3,000 Students Hold March Through City, Protest Against EU

More than 3,000 student protesters marched on the Royal Pa­lace on Wednesday to present pe­ti­tions to King Norodom Siha­nouk rejecting the election re­sults that were officially announ­ced Tuesday.

The “Students for Democracy” then marched through the capital, jamming Norodom Boulevard at noon and eventually protesting outside the European Union office. The EU was the largest single foreign donor to the polls.

“We are holding this demon­stra­tion to find justice for Cambo­dia,” said Lim Srou, 21, a student at the Faculty of Fine Arts.

The petition, which opposition leaders said had more than 20,000 signatures, accused Se­cond Prime Minister Hun Sen of bringing the country to ruin.

“Hun Sen has led the country into disaster,” the petition said. “The people only see suffering and tears….Hun Sen has shown clearly that he does not think about the interests of the Cam­bodian people.”

A representative for the King, who is now in Siem Reap, accepted the petition.

Hun Sen has refused to resign, saying his victory in the polls indicated the will of the people.

The National Election Commit­tee and the Constitutional Coun­cil,­ both of which the opposition contends are biased in favor of the CPP, have categorically re­jected the complaints.

The international community, including a UN-coordinated election observation team, has generally been supportive of the polls, deeming them free and fair, but the opposition remains unmoved by this verdict.

More than 1,000 protesters gathered outside the EU office in Phnom Penh on Tues­day to contest the organization’s favorable statements on the elections.

“We do not agree with the re­sults of the election. We want the EU to get the evidence to show all the Cambodian people if it was really fair,” Hen Chhun, 31, a Fa­cul­ty of Business student, an­nounced into a microphone.

The students had trouble finding the EU office. They demonstrated outside the Belgian Con­sulate first, apparently because it had a large EU flag outside, be­fore moving on to the EU Sup­port for Democracy headquarters on Pasteur Street.

If their grievances are not ad­dressed, some students warn­ed, they will boycott their classes.

“We will continue to rally until we find a good solution. We students will not allow any party to cheat the people’s will,” said Chhin Tam­kich, a university student.

One statement over the loudspeaker threatened violence if te­l­e­vision news, generally control­led or influenced by the CPP, did not cover their demonstration. The­ television stations have down­played the protests, which have drawn as many as 15,000.

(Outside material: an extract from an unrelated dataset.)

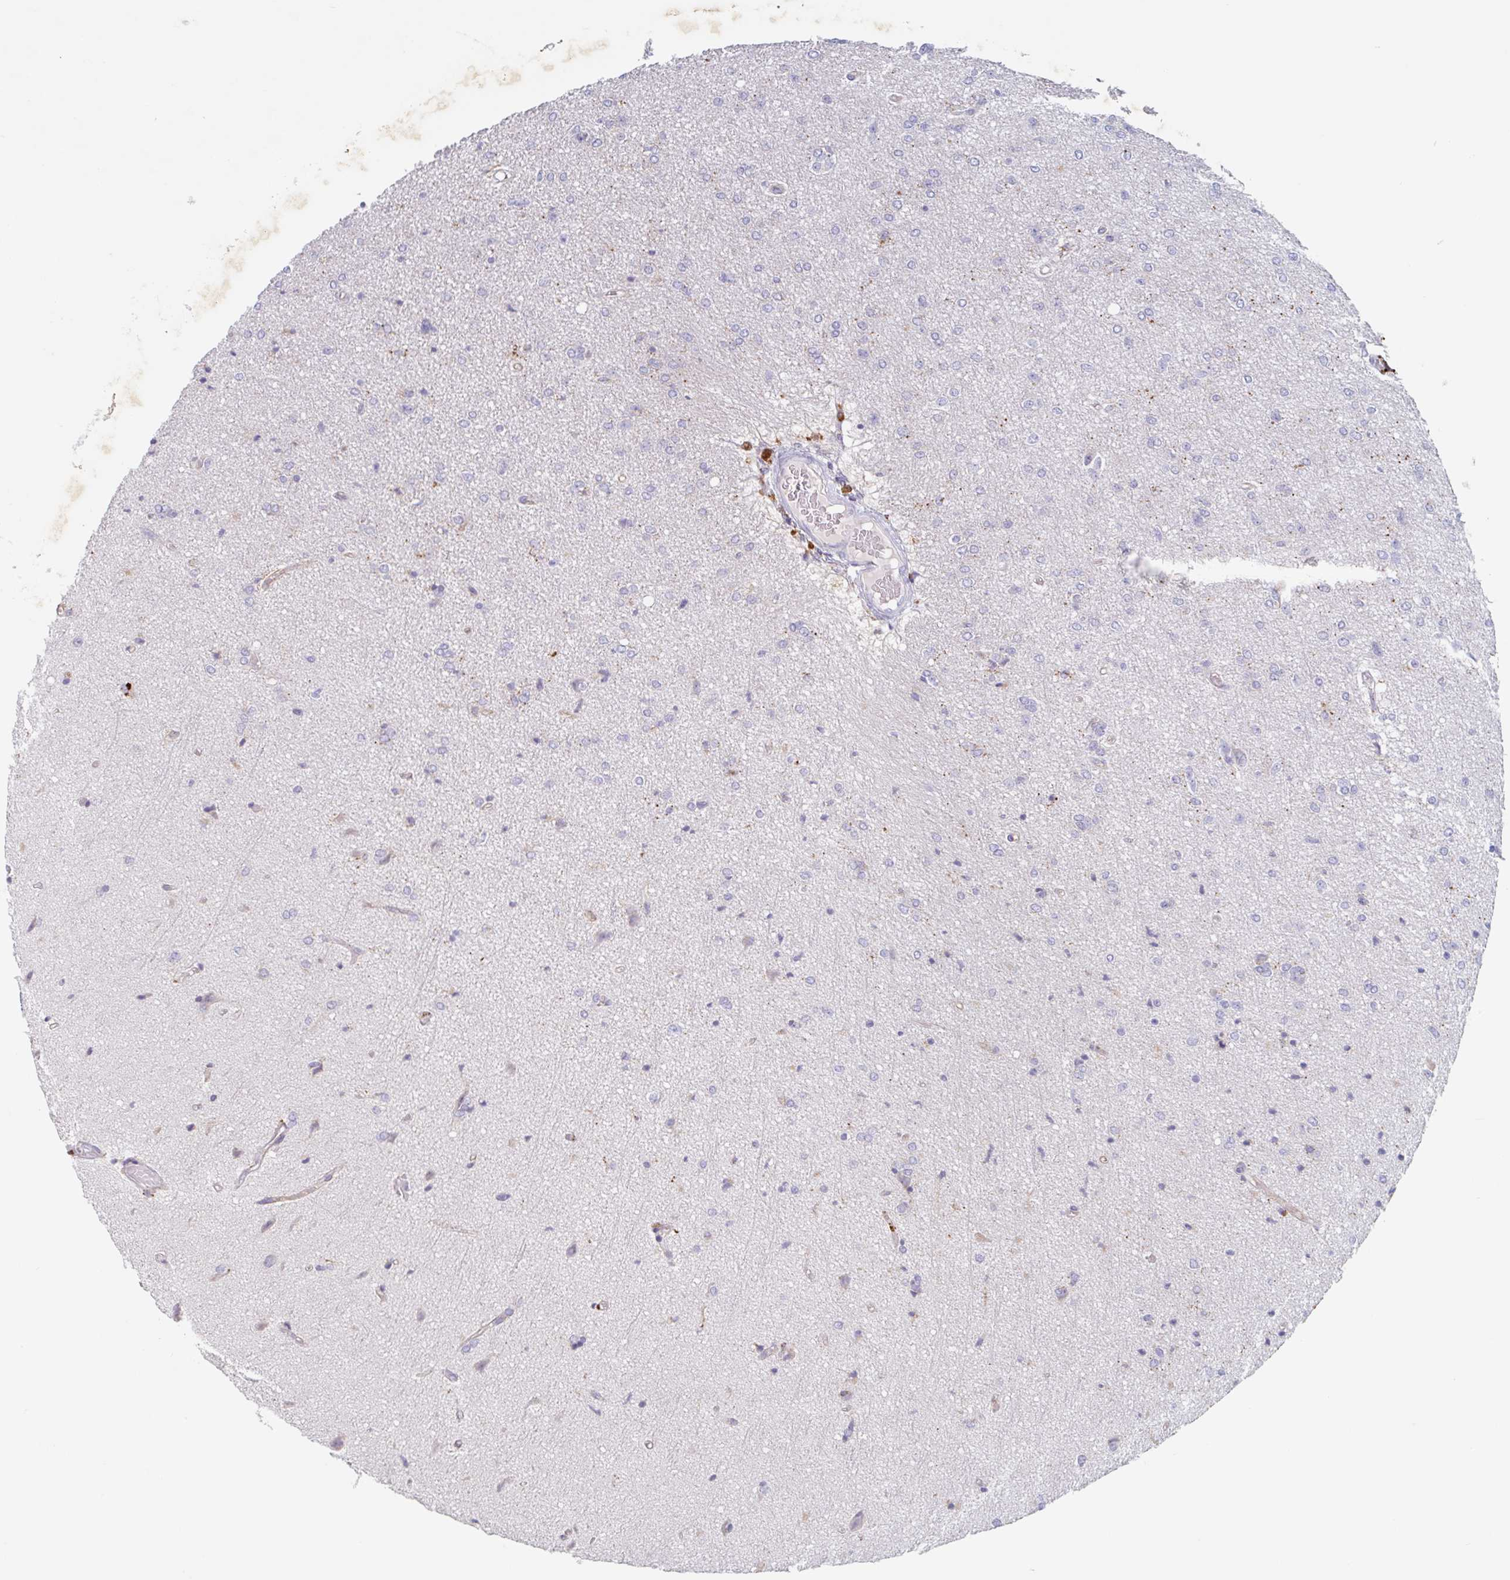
{"staining": {"intensity": "negative", "quantity": "none", "location": "none"}, "tissue": "glioma", "cell_type": "Tumor cells", "image_type": "cancer", "snomed": [{"axis": "morphology", "description": "Glioma, malignant, Low grade"}, {"axis": "topography", "description": "Brain"}], "caption": "High magnification brightfield microscopy of glioma stained with DAB (brown) and counterstained with hematoxylin (blue): tumor cells show no significant expression. (DAB (3,3'-diaminobenzidine) IHC visualized using brightfield microscopy, high magnification).", "gene": "MANBA", "patient": {"sex": "male", "age": 26}}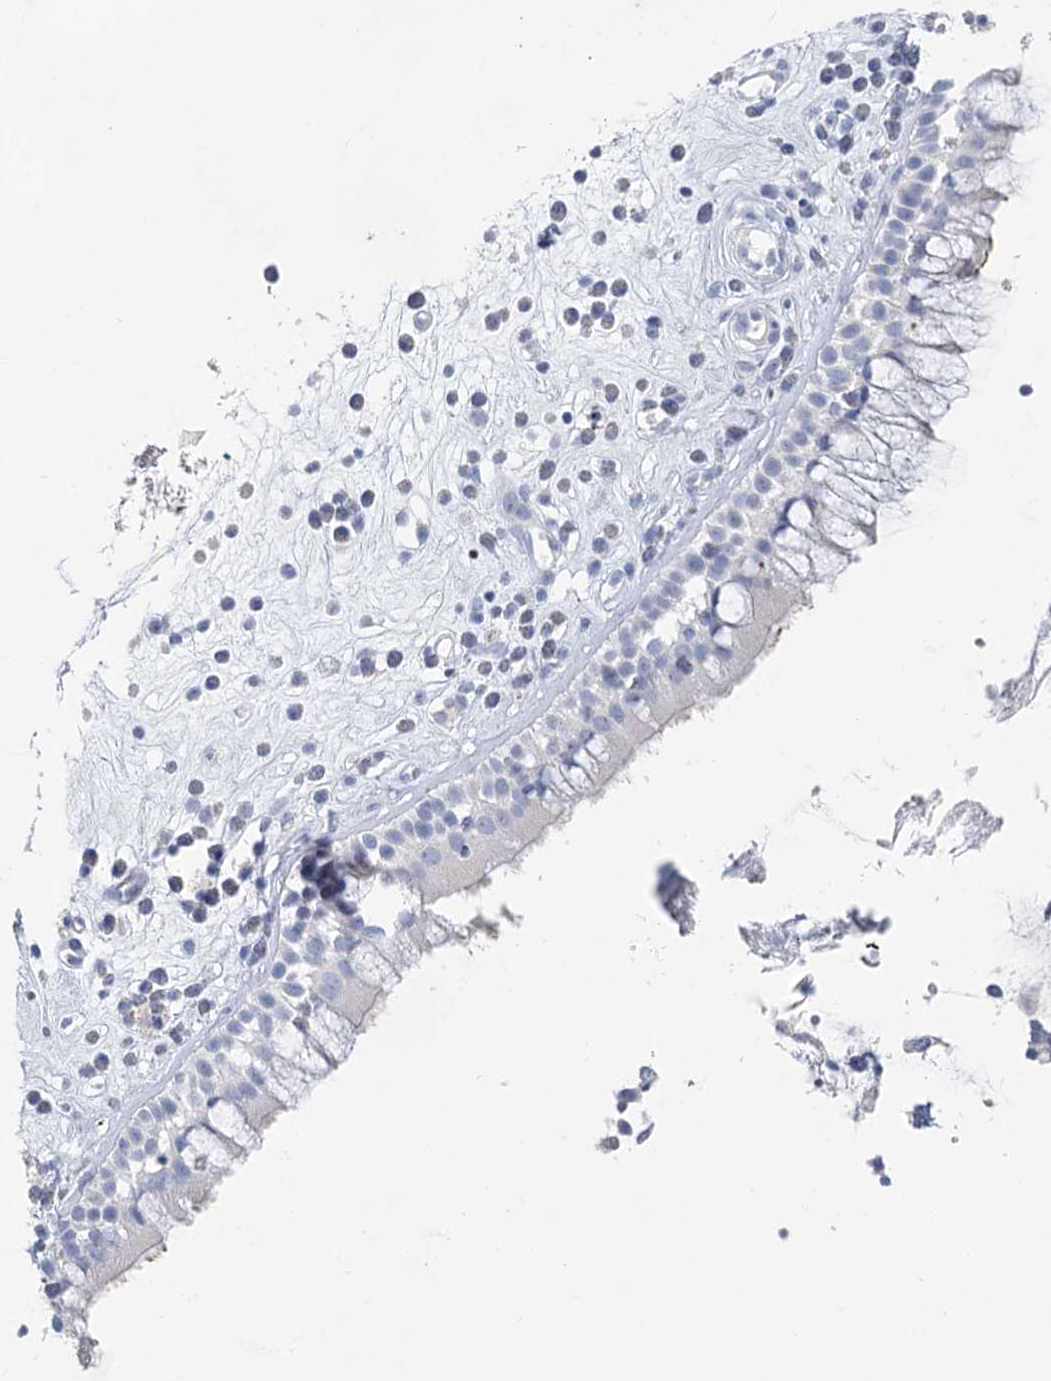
{"staining": {"intensity": "negative", "quantity": "none", "location": "none"}, "tissue": "nasopharynx", "cell_type": "Respiratory epithelial cells", "image_type": "normal", "snomed": [{"axis": "morphology", "description": "Normal tissue, NOS"}, {"axis": "morphology", "description": "Inflammation, NOS"}, {"axis": "topography", "description": "Nasopharynx"}], "caption": "An image of nasopharynx stained for a protein reveals no brown staining in respiratory epithelial cells. (Immunohistochemistry (ihc), brightfield microscopy, high magnification).", "gene": "WDR74", "patient": {"sex": "male", "age": 29}}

“We hold a peaceful demon­stra­tion today, but we will not take responsibility for tomorrow’s accident, especially if the state-run television won’t broadcast our news,” a student said.

Earlier Wednesday, Funcinpec President Prince Norodom Rana­riddh vowed to continue the de­mon­strations as long as necessa­ry. He said that unless the CPP mov­ed to resolve the crisis, the political stalemate and instability would continue.

“If there is no solution, it will be a very difficult situation for Cam­bo­dia,” he told reporters at a news­ conference.

“We must respect the will of the people,” the prince added. “But­ if the people think we should put an end to the demonstration, we will. They will let us know and we will follow the will of the people.’’

Funcinpec and the Sam Rainsy Party have been the vanguard of the ongoing protest that has drawn thousands of people to a park dubbed “Democracy Square”­ in front of the National Assembly.

The protesters are demanding that opposition complaints of widespread vote fraud and irregularities in the July 26 election be ad­dressed. They also want Hun Sen to resign.

“Unless we obtain satisfaction….the sit-in will go on,” Prince Ranariddh said. “We will not stop, and when I say ‘we’, I mean clearly the people of Cambodia.”

The two parties, which won the remainder of parliamentary seats, have threatened to boycott parliament unless their complaints are resolved, a move that could lead to a constitutional crisis.

“They need us [so] they have to take our view into consideration,” the prince said.

A coalition is necessary be­cause, while the CPP has a majority in parliament, it lacks the two-thirds needed to form a government on its own.

Prince Ranariddh said attempts to get around that requirement by amending the Constitution or keep­ing the current government in place would be met with in­creased resistance.

The prince added that even if such moves were made, the government would be illegal and the opposition would push the international community not to recognize it.